Infatti, in totale silenzio – tanto nessuno in Italia mi avrebbe creduta o assecondata – avevo creato anche una lista con le “cose” italiane che avrei esportato volentieri. Al numero uno c’è senza dubbio il nostro sistema sanitario, così da far contenti i miei connazionali nelle terre piatte che sprecano parte delle proprie vacanze al paese natio per fare esami del sangue e visite specialistiche di prevenzione che qui sarebbero impossibili da fare (“niente sintomo, niente esame” è la regola olandese) e evitare le solite scene di panico tra italiani che chiedono accertamenti e medicine e medici di base che rispondono: “Prendi il paracetamolo.

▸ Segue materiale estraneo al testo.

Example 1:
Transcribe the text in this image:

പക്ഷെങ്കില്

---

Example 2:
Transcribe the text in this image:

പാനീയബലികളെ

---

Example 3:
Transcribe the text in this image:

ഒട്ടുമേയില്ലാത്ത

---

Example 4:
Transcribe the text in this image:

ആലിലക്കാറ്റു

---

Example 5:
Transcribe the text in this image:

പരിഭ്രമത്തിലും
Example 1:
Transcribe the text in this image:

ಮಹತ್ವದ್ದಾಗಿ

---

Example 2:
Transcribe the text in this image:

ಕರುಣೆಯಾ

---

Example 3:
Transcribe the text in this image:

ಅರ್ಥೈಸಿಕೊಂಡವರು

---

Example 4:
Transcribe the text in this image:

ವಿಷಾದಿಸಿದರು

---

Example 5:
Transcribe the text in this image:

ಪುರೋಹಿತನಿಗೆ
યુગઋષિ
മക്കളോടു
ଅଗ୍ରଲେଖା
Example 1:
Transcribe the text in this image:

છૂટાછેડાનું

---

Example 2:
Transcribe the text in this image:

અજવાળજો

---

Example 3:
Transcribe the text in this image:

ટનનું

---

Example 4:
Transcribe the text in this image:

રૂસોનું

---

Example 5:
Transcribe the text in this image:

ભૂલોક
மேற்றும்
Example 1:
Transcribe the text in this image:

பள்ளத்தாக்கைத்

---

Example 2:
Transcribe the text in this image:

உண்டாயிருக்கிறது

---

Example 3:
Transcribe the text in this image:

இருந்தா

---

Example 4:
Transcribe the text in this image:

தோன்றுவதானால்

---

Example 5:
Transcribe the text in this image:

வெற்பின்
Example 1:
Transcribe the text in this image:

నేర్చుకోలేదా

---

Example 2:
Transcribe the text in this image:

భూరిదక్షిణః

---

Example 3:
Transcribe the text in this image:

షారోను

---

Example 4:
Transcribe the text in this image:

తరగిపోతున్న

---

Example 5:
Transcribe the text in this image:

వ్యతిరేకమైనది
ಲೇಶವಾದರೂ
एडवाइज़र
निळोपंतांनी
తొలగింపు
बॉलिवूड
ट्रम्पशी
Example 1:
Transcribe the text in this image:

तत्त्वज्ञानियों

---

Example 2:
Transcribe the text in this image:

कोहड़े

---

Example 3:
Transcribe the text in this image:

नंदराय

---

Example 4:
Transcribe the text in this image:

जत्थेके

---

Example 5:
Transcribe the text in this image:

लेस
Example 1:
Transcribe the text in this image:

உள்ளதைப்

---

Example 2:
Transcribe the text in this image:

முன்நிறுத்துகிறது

Torna se stai decisamente peggio”. In seconda posizione nella mia lista ci sono l’agricoltura e l’allevamento non intensivi che, in quanto chiaramente poco efficienti, sono poco presenti qui in Olanda.

Quando sentivo parlare dei cervelli in fuga pensavo che la mia conoscenza superiore delle cose del mondo mi sarebbe valsa in Italia un’accoglienza trionfale con tappeto rosso e spargimento di petali di rosa. Infatti, avrei potuto spiegare loro come si fanno le cose al di là delle Alpi, e quindi rendere migliore il mio Paese che da sempre guarda oltre le montagne con sospiri e tanta invidia. Però il mio era un atteggiamento molto superficiale e, in definitiva, mi sbagliavo di grosso. La mia idea di scegliere singoli aspetti della vita all’estero da installare in Italia ricordava da vicino l’operazione che facciamo quando ci aggiriamo con un sacchetto in mano in un negozio di caramelle, e scegliamo accuratamente solo quelle che ci piacciono. Le mentine e le liquirizie sì, gli orsetti gommosi no. Non avevo capito che l’organizzazione del vivere civile è strettamente collegata alla cultura e alla storia di un Paese, e che quindi ciò che funziona perfettamente all’estero sarebbe destinato a naufragare in Italia, e viceversa. Ciò non ha – o almeno non solo – a che fare con la difficoltà di cambiare le nostre abitudini ma, come spiega bene questo articolo, è legato proprio ai principi e i valori che contraddistinguono ciascun popolo. Non esiste superiorità o inferiorità ma solo differenza, e copiare dal vicino come facevamo a scuola durante le prove di matematica non funziona.

Però ciò non vuol dire che le esperienze di noi che abbiamo vissuto all’estero sarebbero del tutto inutili. Certo, non nel modo che vi aspettate, ma sarebbero vitali. Raccontandovi gli stereotipi e ciò che di noi fa arrabbiare gli stranieri potremmo aiutarvi a interagire meglio con loro. Potremmo cercare di curare l’esterofilia congenita di voi italiani parlandovi delle cose che funzionano davvero bene in Italia, così da farvi smettere di mugugnare e farvi diventare un pochino più orgogliosi di voi. Potremmo mostrarvi come abbiamo rivoluzionato le nostre abitudini per adattarci a vivere in Paesi molto diversi dal nostro, e incitarvi a fare lo stesso per migliorare l’ambiente che vi circonda. Però ho capito che così come nulla può scalfire la fiducia che gli abitanti del nord-Europa hanno nei propri Paesi, così nulla può intaccare il disfattismo italiano. In sostanza, non credo ci ascoltereste. Probabilmente continuereste a criticare il “sistema” guardando a un estero che conoscete solo molto superficialmente.